Problem description: Only the lines below, from the one with "right front paw: (713, 616)" through the one with "left back paw: (844, 605)", are to be written out, exactly.

Dataset records:
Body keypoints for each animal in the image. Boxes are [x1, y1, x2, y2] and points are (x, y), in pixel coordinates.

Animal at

* * *

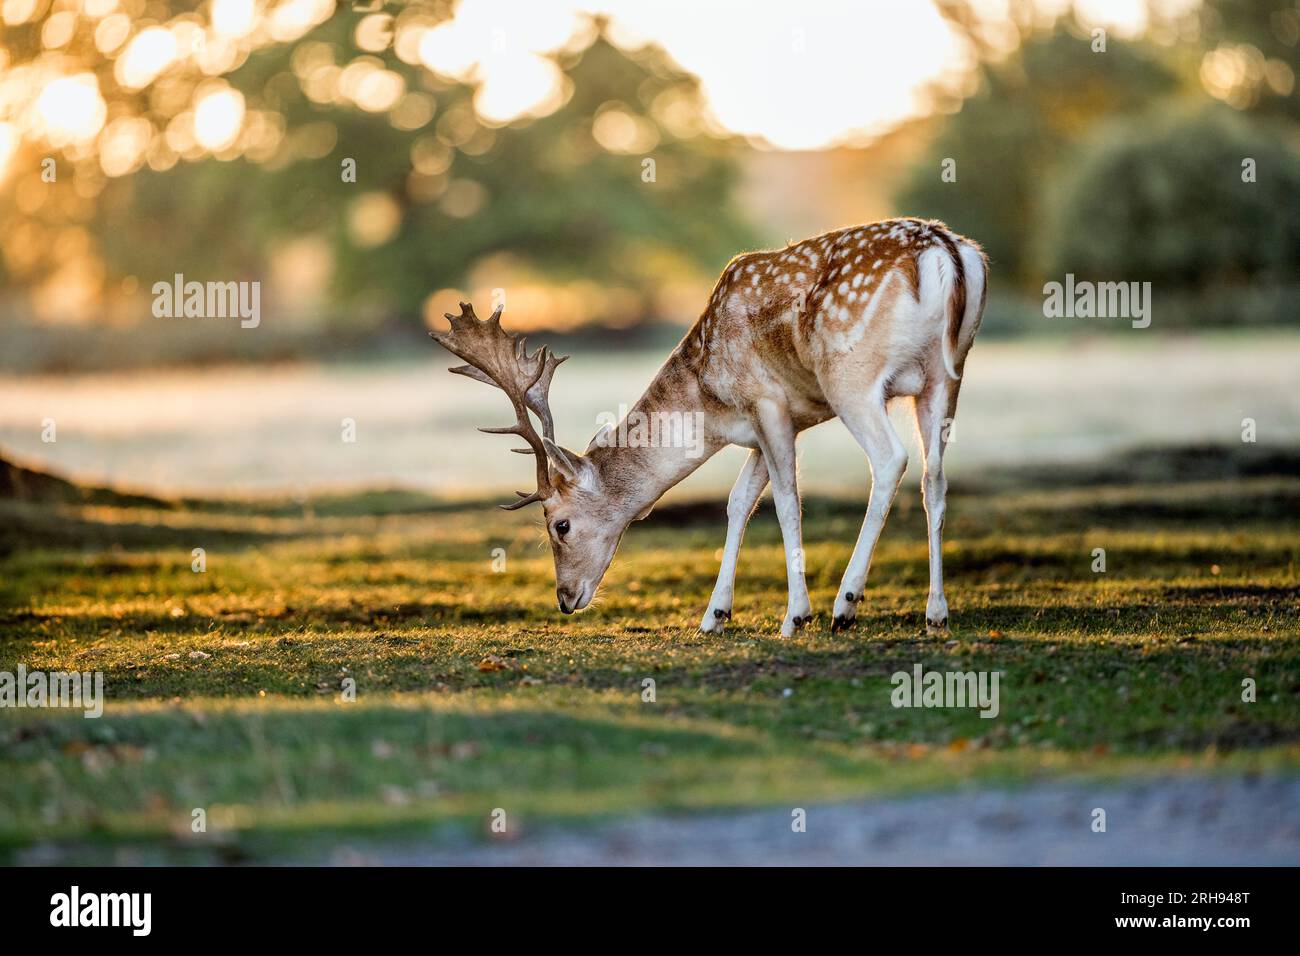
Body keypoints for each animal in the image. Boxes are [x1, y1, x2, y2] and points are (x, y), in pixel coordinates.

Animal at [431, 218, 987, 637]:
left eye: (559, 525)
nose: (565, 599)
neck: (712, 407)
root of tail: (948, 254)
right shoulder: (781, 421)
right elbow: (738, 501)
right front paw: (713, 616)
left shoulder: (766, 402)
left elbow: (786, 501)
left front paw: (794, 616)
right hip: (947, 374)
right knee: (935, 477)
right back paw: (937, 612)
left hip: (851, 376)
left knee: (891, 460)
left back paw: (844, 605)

Output of the task:
right front paw: (713, 616)
left shoulder: (766, 402)
left elbow: (786, 501)
left front paw: (794, 616)
right hip: (947, 374)
right knee: (935, 477)
right back paw: (937, 612)
left hip: (851, 376)
left knee: (891, 460)
left back paw: (844, 605)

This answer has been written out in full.